La gauche et les professionnels contre la réforme

Pour la corapporteure Pascale Gruny (LR), le texte « répond à un enjeu majeur : le renforcement de la prévention primaire ». « Il est une reconnaissance – enfin ! – de la contribution de la santé au travail à la santé publique », a déclaré le centriste Olivier Henno.

Pour les députés à l’origine de ce texte, cet accord se voulait « comme une réelle avancée vers un système de prévention plutôt que de réparation et permet d’améliorer les dispositifs existants, notamment pour les moyennes et petites entreprises ».

Parmi les modifications apportées, les sénateurs ont prévu de maintenir l’obligation d’élaborer un programme annuel de prévention des risques professionnels et d’amélioration des conditions de travail pour les seules entreprises de plus de 50 salariés. Ils ont encadré le recours au médecin correspondant et prévu, à titre expérimental, une extension du droit de prescription du médecin du travail.

La gauche a ferraillé sur ce texte qui, selon Émilienne Poumirol (PS), « ne répond pas à la pénurie de médecins du travail ».

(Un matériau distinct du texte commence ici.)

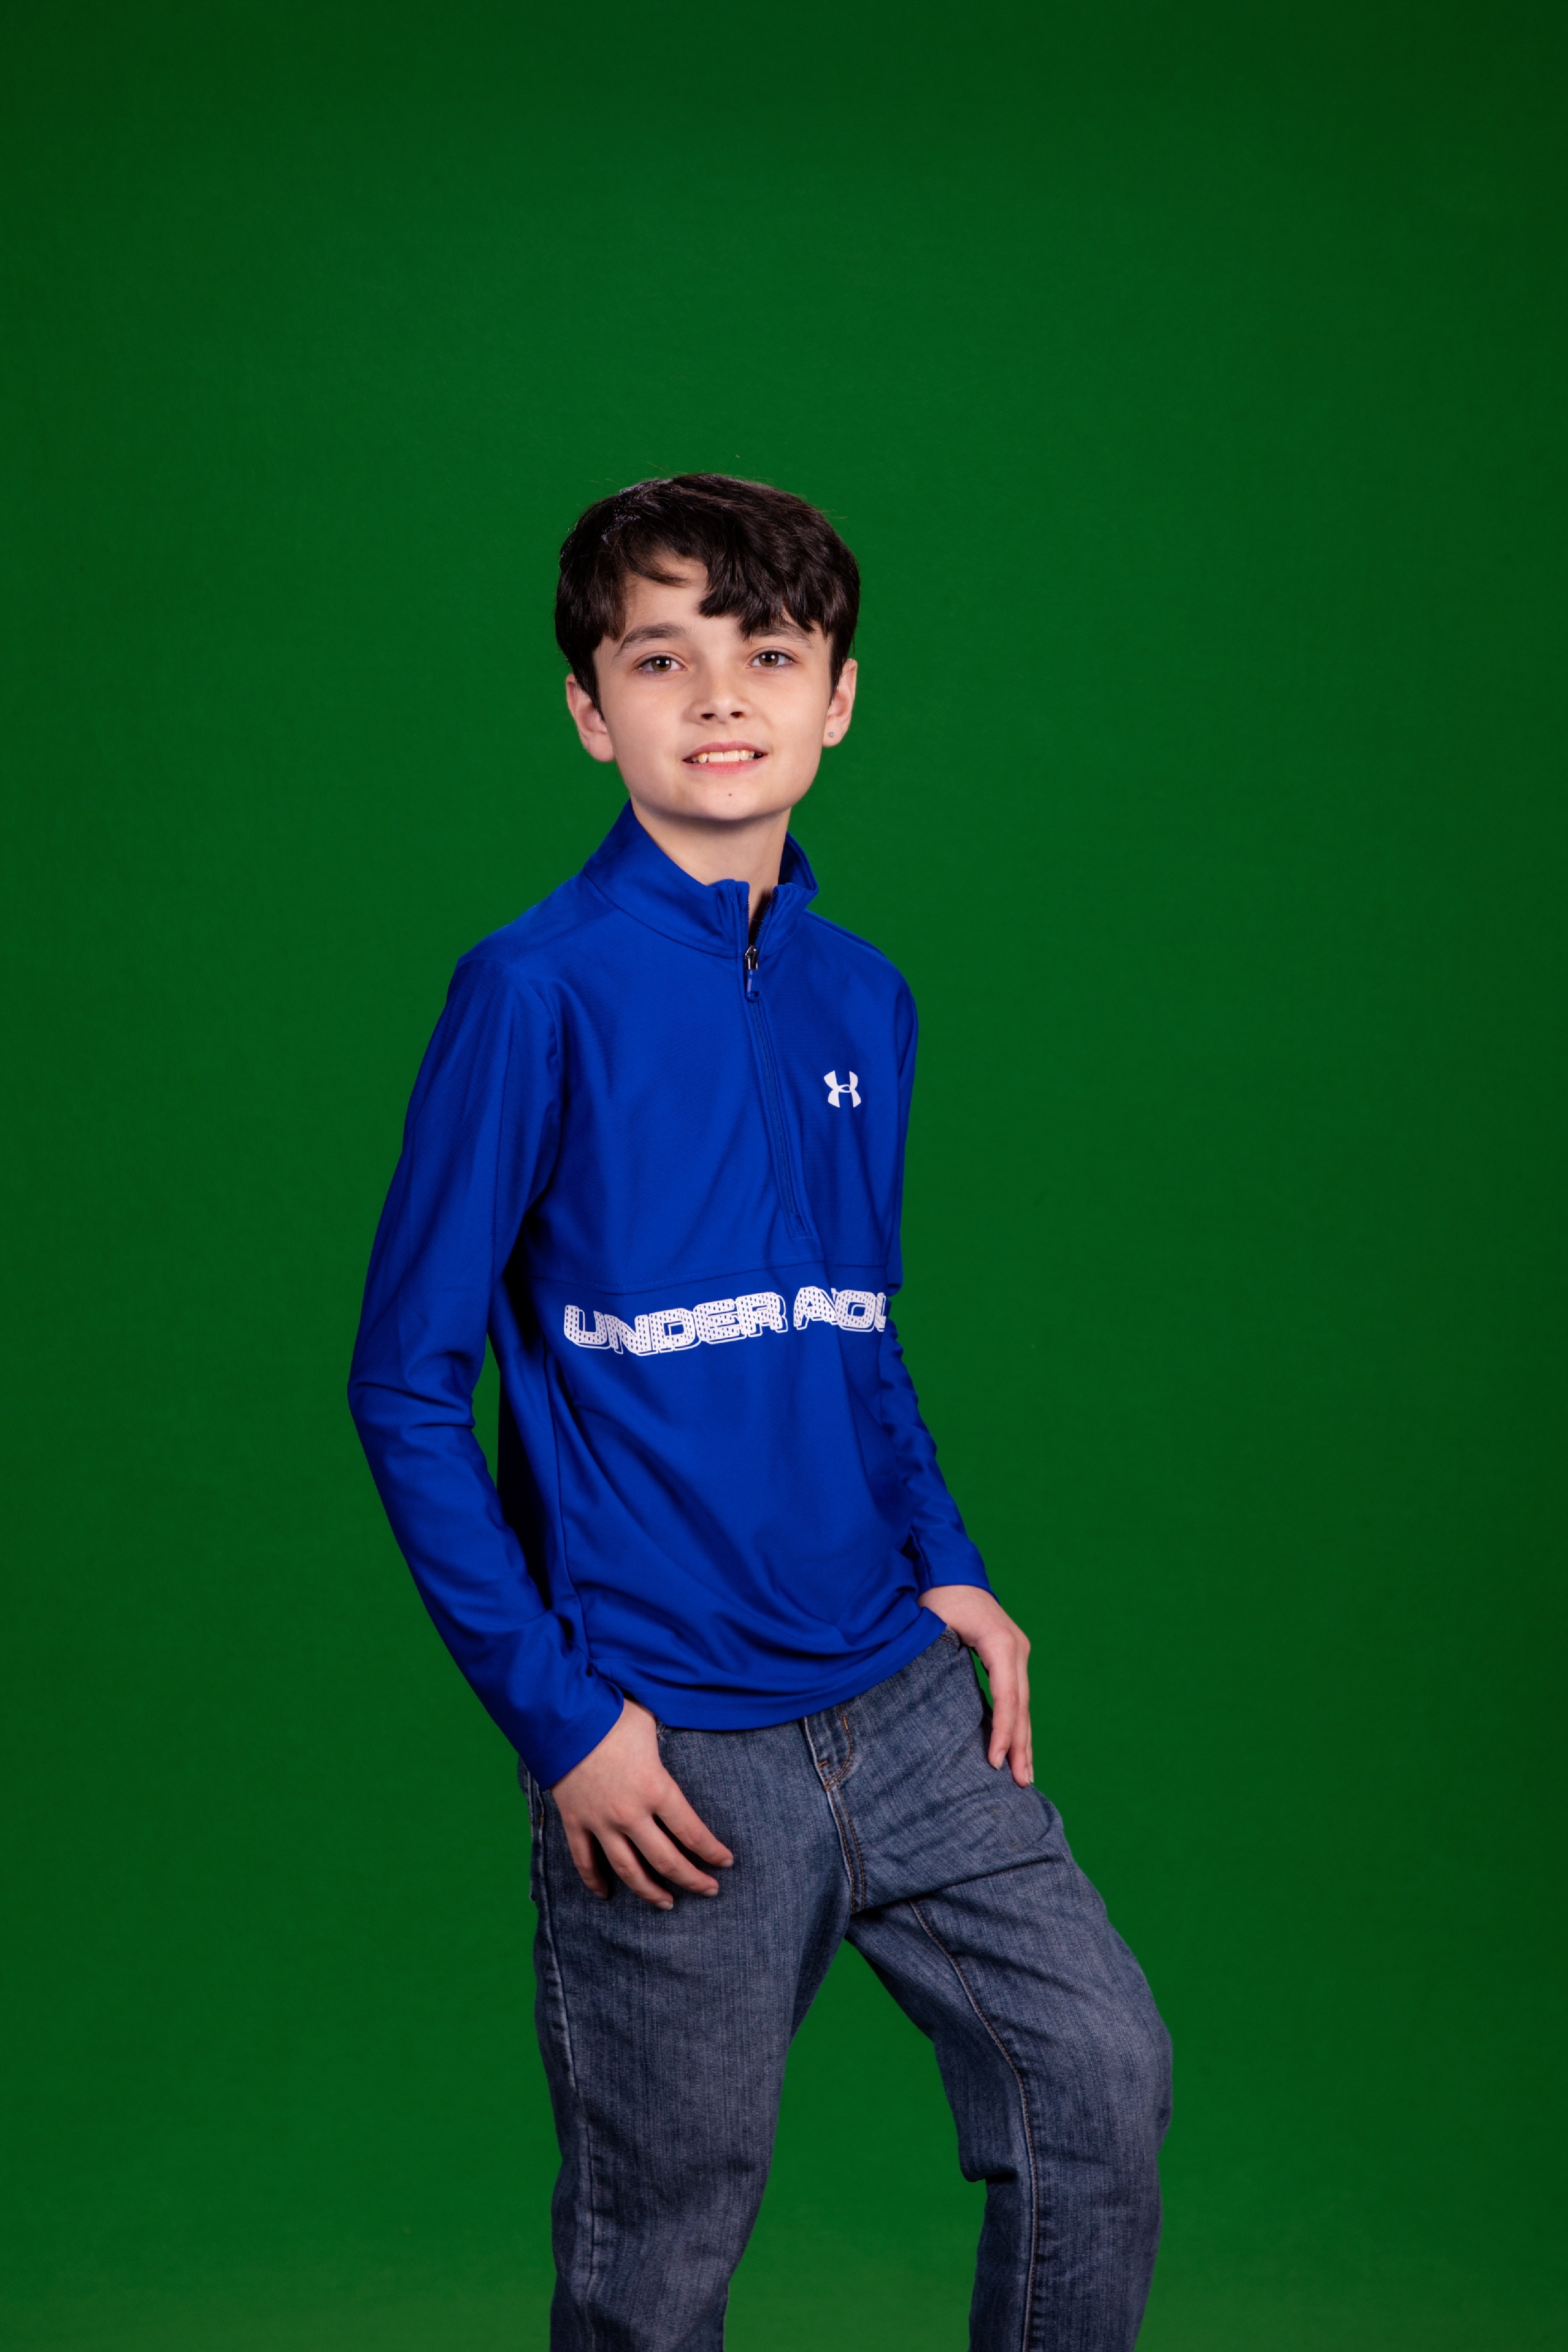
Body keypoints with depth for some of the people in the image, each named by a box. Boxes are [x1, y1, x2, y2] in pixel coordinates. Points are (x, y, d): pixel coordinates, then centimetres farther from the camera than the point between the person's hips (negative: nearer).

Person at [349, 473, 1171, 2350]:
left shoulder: (860, 998, 7)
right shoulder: (541, 993, -12)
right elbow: (406, 1384, -10)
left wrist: (948, 1568, 6)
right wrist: (557, 1713, -13)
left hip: (902, 1699, 6)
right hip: (673, 1743, -5)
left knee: (1101, 2068, 7)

Pour Cathy Apourceau-Poly (CRCE à majorité communiste), « cette proposition de loi LREM est un leurre. Rien sur la pénibilité, sur le temps de travail, le travail de nuit, la prévention des violences sexuelles ». Elle « marque une dégradation des services de santé au travail », a accusé l’écologiste Raymonde Poncet Monge. 

Certains professionnels de la santé au travail sont également mécontents de cette loi. 700 médecins du travail, soit 15 % d’entre eux, avaient écrit aux députés pour critiquer certaines dispositions de la proposition de loi Lecocq. Dans une tribune pour le magazine Santé et Travail du 17 février, Amandine de Bonnefon, médecin de prévention et signataire de la lettre aux députés, contestait le suivi démédicalisé. Celui-ci « revient à réserver l’accès au médecin uniquement à ceux ayant un état de santé déjà altéré ou à ceux exposés à des risques professionnels dangereux », regrettait-elle. 

De plus, étant donné « l’activité surchargée » des généralistes, cette proposition « paraît quelque peu surréaliste ». Les « médecins praticiens correspondants » manqueraient en plus de l’« expérience de terrain » puisqu’ils ignorent « les contraintes physiques et psychiques qui pèsent sur [les travailleurs] », menant à « une prévention standardisée ».

Au niveau européen, la Commission européenne a défini un cadre stratégique pour la santé et la sécurité au travail 2021-2027. Cette nouvelle stratégie s’articule autour de trois objectifs transversaux, dont l’amélioration de la prévention des accidents et des maladies. Le but est de favoriser une approche de type « vision zéro » pour éliminer les décès liés au travail dans l’UE. La Commission actualisera également les règles de l’UE relatives aux substances chimiques dangereuses afin de lutter contre le cancer et les maladies reproductives et respiratoires. Depuis 1994, c’est l’EU-OSHA, ou agence d’information de l’Union européenne en matière de sécurité et de santé au travail.